◆ Supplied data ◆
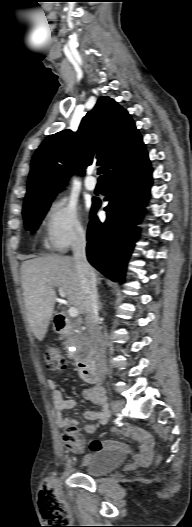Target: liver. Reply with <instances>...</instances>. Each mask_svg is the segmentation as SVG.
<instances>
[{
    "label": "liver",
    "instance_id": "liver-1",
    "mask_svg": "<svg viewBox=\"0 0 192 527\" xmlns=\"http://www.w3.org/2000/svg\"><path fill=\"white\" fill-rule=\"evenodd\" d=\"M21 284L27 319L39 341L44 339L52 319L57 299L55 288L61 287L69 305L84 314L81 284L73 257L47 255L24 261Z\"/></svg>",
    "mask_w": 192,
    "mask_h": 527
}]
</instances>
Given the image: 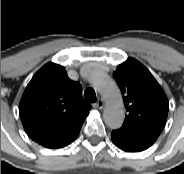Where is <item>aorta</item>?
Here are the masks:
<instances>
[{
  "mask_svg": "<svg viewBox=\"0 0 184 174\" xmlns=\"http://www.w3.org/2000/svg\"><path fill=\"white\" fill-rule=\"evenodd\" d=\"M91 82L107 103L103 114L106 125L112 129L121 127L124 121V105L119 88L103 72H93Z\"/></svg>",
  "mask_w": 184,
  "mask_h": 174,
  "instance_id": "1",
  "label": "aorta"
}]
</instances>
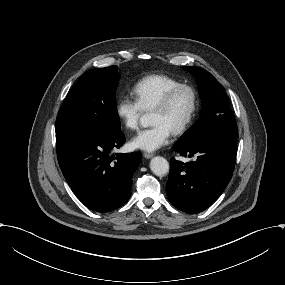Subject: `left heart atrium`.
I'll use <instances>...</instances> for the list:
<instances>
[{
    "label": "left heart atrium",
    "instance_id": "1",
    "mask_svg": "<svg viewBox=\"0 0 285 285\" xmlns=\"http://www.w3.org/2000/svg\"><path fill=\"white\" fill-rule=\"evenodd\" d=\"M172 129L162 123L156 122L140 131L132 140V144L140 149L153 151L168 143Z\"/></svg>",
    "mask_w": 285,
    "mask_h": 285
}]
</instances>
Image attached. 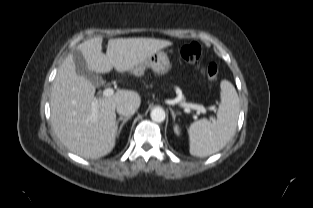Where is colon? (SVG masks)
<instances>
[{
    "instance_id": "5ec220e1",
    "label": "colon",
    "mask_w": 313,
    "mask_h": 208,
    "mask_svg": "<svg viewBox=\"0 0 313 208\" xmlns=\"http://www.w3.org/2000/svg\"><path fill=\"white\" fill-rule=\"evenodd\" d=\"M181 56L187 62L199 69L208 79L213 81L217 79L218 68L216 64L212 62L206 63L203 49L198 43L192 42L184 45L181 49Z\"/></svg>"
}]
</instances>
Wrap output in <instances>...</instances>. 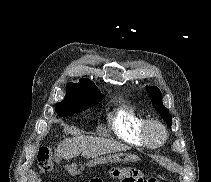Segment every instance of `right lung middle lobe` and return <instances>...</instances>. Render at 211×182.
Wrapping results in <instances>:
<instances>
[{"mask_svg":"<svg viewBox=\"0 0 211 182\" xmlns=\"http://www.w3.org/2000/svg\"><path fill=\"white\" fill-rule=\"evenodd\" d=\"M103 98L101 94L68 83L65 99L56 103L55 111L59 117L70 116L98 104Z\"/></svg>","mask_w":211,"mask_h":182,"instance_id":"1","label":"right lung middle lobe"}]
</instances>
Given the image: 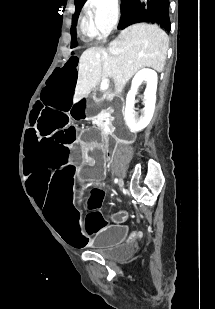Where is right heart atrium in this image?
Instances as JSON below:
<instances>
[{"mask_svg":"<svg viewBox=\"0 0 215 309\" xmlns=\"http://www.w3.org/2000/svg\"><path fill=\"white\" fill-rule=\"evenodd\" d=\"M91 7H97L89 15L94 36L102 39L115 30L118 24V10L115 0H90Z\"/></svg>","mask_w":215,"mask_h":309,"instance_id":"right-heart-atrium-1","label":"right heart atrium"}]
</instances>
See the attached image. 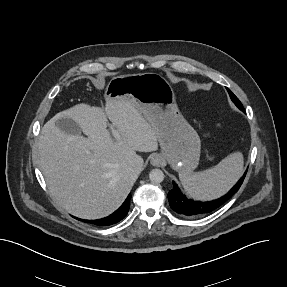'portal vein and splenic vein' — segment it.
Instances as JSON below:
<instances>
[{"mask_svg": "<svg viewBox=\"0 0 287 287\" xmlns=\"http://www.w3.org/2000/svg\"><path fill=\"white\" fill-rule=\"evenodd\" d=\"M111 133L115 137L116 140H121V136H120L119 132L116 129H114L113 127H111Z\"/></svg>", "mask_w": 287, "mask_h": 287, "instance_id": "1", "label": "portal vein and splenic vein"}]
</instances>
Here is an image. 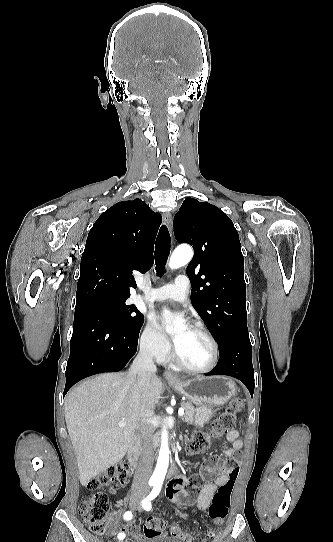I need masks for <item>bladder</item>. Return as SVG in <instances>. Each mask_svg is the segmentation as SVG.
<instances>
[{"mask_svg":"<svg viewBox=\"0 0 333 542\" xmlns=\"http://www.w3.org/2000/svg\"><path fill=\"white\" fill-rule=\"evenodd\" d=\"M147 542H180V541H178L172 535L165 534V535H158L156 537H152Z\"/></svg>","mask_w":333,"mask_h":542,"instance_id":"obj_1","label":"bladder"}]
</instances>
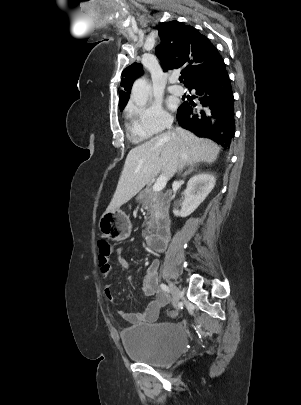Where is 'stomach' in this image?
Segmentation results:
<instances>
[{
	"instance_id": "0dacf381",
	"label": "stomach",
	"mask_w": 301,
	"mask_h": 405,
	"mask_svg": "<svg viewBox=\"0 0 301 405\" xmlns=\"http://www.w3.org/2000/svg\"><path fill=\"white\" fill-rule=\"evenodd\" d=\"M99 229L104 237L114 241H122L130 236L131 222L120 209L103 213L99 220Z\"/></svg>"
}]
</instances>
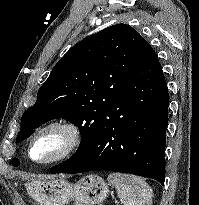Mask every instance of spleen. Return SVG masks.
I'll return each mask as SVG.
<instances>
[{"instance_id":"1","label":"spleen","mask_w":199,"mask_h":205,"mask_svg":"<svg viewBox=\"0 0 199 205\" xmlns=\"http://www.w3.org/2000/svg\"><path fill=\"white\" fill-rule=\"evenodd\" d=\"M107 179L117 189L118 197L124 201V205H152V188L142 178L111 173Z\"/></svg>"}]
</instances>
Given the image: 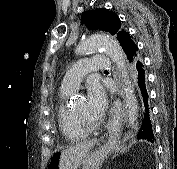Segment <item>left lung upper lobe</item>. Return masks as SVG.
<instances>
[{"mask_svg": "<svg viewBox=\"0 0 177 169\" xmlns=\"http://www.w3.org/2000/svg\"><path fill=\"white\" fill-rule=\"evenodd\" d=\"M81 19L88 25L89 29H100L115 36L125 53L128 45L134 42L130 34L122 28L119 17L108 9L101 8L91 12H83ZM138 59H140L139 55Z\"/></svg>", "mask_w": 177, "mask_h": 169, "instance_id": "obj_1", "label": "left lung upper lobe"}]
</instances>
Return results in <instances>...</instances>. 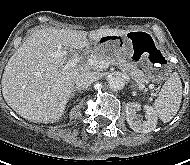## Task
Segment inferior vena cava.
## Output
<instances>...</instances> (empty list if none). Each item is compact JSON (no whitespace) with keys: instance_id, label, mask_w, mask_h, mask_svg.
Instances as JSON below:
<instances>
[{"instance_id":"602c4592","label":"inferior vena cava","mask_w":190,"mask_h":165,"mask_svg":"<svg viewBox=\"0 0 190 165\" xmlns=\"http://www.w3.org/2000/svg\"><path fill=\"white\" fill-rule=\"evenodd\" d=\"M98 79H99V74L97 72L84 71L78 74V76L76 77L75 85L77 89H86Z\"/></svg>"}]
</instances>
==
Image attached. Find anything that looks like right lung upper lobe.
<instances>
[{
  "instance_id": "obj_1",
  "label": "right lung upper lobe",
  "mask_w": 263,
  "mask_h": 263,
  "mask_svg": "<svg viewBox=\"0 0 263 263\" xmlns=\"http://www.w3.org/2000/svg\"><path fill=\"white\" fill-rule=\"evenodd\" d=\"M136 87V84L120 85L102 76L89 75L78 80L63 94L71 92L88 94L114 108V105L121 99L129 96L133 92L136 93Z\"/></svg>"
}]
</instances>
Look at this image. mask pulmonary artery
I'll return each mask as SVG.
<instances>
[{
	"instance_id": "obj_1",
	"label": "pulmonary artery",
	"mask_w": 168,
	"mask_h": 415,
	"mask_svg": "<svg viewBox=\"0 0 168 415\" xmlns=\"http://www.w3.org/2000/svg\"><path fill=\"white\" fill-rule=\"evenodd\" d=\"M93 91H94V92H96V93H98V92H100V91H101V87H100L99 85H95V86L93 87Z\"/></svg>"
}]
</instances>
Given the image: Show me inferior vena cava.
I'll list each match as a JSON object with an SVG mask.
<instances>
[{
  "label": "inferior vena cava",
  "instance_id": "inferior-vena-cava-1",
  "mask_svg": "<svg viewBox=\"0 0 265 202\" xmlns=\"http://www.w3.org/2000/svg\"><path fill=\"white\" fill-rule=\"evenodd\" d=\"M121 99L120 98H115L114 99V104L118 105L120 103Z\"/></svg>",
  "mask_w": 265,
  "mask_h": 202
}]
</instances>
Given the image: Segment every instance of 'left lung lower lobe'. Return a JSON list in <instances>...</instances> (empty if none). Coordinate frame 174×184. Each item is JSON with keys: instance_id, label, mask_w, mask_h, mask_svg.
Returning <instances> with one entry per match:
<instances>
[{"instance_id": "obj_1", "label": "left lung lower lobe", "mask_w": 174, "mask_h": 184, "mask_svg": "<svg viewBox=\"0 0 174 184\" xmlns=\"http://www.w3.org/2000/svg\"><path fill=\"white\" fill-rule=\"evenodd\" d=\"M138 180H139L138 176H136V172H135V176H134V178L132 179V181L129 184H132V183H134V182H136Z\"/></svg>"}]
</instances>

◆ Stated task ◆
Please show every line of the records that contains the string "lower", copying each line in full. Case counts, so only lines with that exact capitalization qualify.

◆ Answer to the task ◆
Given the image: Segment every instance of 'left lung lower lobe'. Return a JSON list in <instances>...</instances> (empty if none). Coordinate frame 174×184. Each item is JSON with keys: instance_id, label, mask_w, mask_h, mask_svg.
[{"instance_id": "obj_1", "label": "left lung lower lobe", "mask_w": 174, "mask_h": 184, "mask_svg": "<svg viewBox=\"0 0 174 184\" xmlns=\"http://www.w3.org/2000/svg\"><path fill=\"white\" fill-rule=\"evenodd\" d=\"M138 180H139L138 176H136V172H135V176H134V178L132 179V181L129 184H132V183H134V182H136Z\"/></svg>"}]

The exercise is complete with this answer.